The statement said the experts examined allegations regarding obstacles in the implementation of the Declaration on the Protection of All Persons from Enforced Disappearance, such as regressive legislation and practices, or systemic failures in addressing cases of enforced disappearances.
Issues such as disappearances perpetrated by non-state actors, as well as enforced disappearances occurring in the context of transnational transfers, were also discussed.
The Working Group also discussed internal matters and future activities, including country visits planned for 2021 and 2022.
The statement said on September 1, 2020, the Working Group, jointly with other special procedure mechanisms, sent an allegation letter to Bangladesh concerning alleged threats against and acts of intimidation and legal prosecution of blogger Asaduzzaman Noor, and the ongoing harassment of his family members in Bangladesh.
The Working Group noted with concern that it has been raising similar reports regarding the situation of enforced disappearance in Bangladesh for several years, but was alarmed that it continues to receive cases, many of which relate to individuals linked to opposition political parties, and by the apparent impunity for the practice in the country.

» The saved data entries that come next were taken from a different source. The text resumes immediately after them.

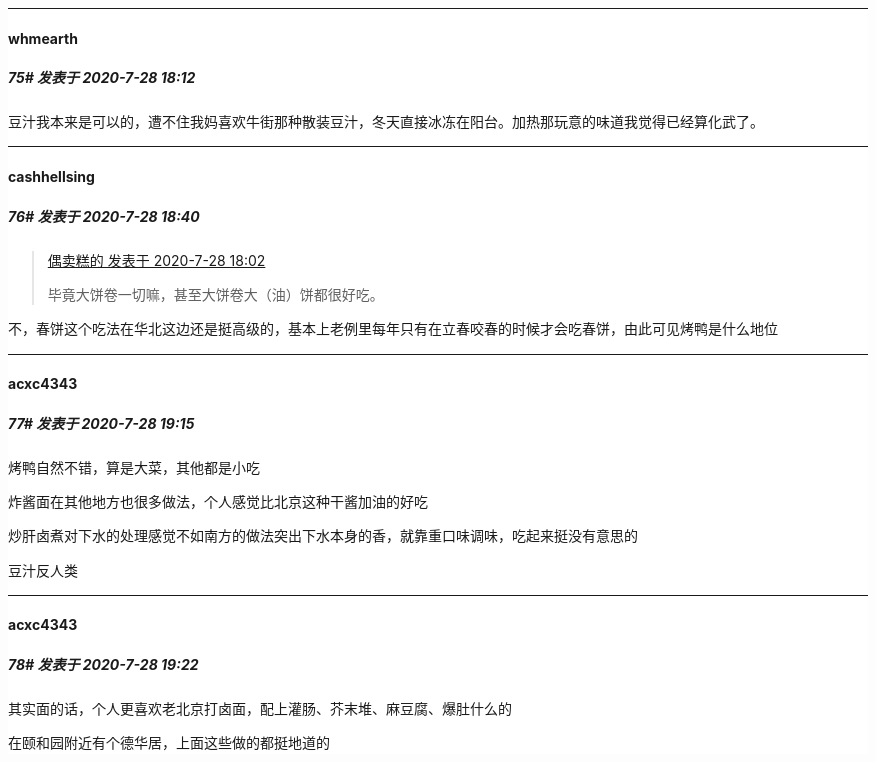 *****

####  whmearth  
##### 75#       发表于 2020-7-28 18:12




豆汁我本来是可以的，遭不住我妈喜欢牛街那种散装豆汁，冬天直接冰冻在阳台。加热那玩意的味道我觉得已经算化武了。







*****

####  cashhellsing  
##### 76#       发表于 2020-7-28 18:40



<blockquote><a href="httphttps://bbs.saraba1st.com/2b/forum.php?mod=redirect&amp;goto=findpost&amp;pid=48241132&amp;ptid=1951963" target="_blank">偶卖糕的 发表于 2020-7-28 18:02</a>

毕竟大饼卷一切嘛，甚至大饼卷大（油）饼都很好吃。</blockquote>
不，春饼这个吃法在华北这边还是挺高级的，基本上老例里每年只有在立春咬春的时候才会吃春饼，由此可见烤鸭是什么地位







*****

####  acxc4343  
##### 77#       发表于 2020-7-28 19:15




烤鸭自然不错，算是大菜，其他都是小吃

炸酱面在其他地方也很多做法，个人感觉比北京这种干酱加油的好吃

炒肝卤煮对下水的处理感觉不如南方的做法突出下水本身的香，就靠重口味调味，吃起来挺没有意思的

豆汁反人类







*****

####  acxc4343  
##### 78#       发表于 2020-7-28 19:22




其实面的话，个人更喜欢老北京打卤面，配上灌肠、芥末堆、麻豆腐、爆肚什么的

在颐和园附近有个德华居，上面这些做的都挺地道的
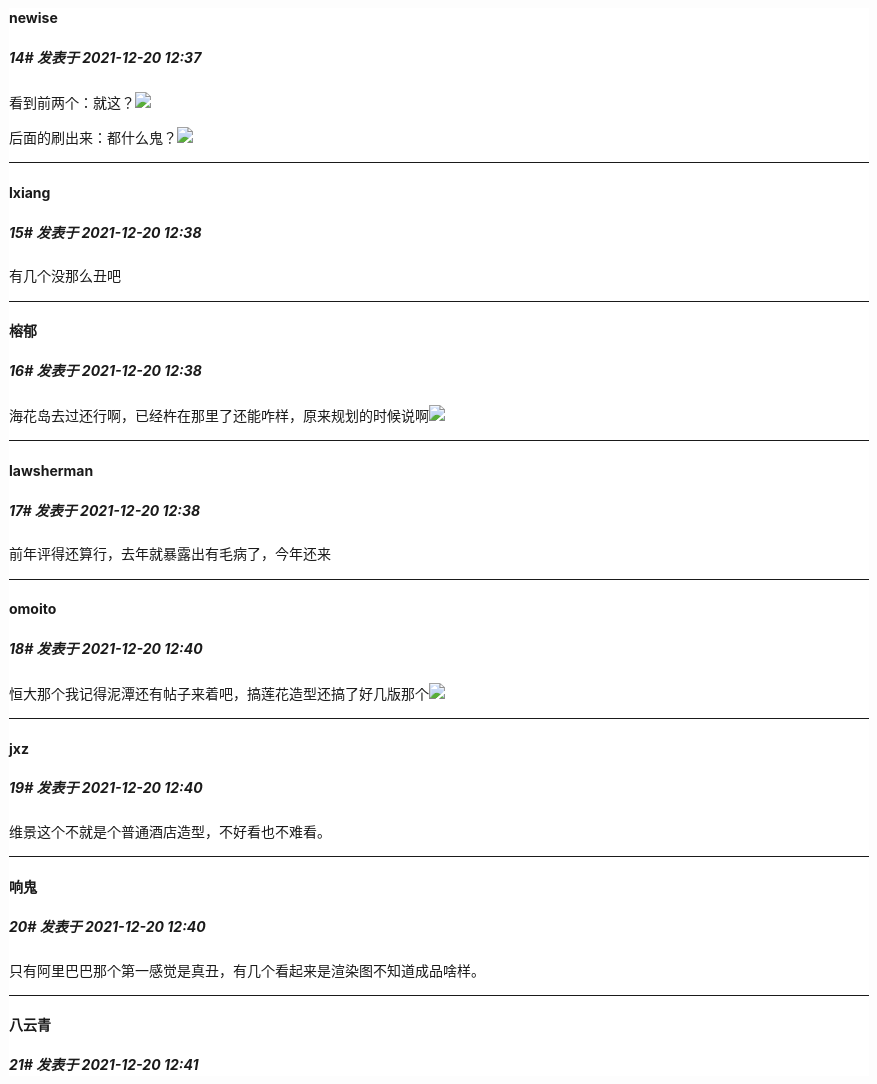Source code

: ####  newise  
##### 14#       发表于 2021-12-20 12:37

看到前两个：就这？<img src="https://static.saraba1st.com/image/smiley/face2017/001.png" referrerpolicy="no-referrer">

后面的刷出来：都什么鬼？<img src="https://static.saraba1st.com/image/smiley/face2017/125.png" referrerpolicy="no-referrer">

*****

####  lxiang  
##### 15#       发表于 2021-12-20 12:38

有几个没那么丑吧

*****

####  榕郁  
##### 16#       发表于 2021-12-20 12:38

海花岛去过还行啊，已经杵在那里了还能咋样，原来规划的时候说啊<img src="https://static.saraba1st.com/image/smiley/face2017/013.png" referrerpolicy="no-referrer">

*****

####  lawsherman  
##### 17#       发表于 2021-12-20 12:38

前年评得还算行，去年就暴露出有毛病了，今年还来

*****

####  omoito  
##### 18#       发表于 2021-12-20 12:40

恒大那个我记得泥潭还有帖子来着吧，搞莲花造型还搞了好几版那个<img src="https://static.saraba1st.com/image/smiley/face2017/037.png" referrerpolicy="no-referrer">

*****

####  jxz  
##### 19#       发表于 2021-12-20 12:40

维景这个不就是个普通酒店造型，不好看也不难看。

*****

####  响鬼  
##### 20#       发表于 2021-12-20 12:40

只有阿里巴巴那个第一感觉是真丑，有几个看起来是渲染图不知道成品啥样。

*****

####  八云青  
##### 21#       发表于 2021-12-20 12:41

“It also strongly regrets the lack of engagement with the Working Group. In this regard, the Working Group notes that it has not received replies to any outstanding cases this year and that only one case has ever been clarified since the Working Group transmitted the first case to the government in 1996.”
The UN Working Group hopes to receive information on the outstanding cases as soon as possible, while reiterating its interest in undertaking a visit to Bangladesh, as expressed in several communications since 2013.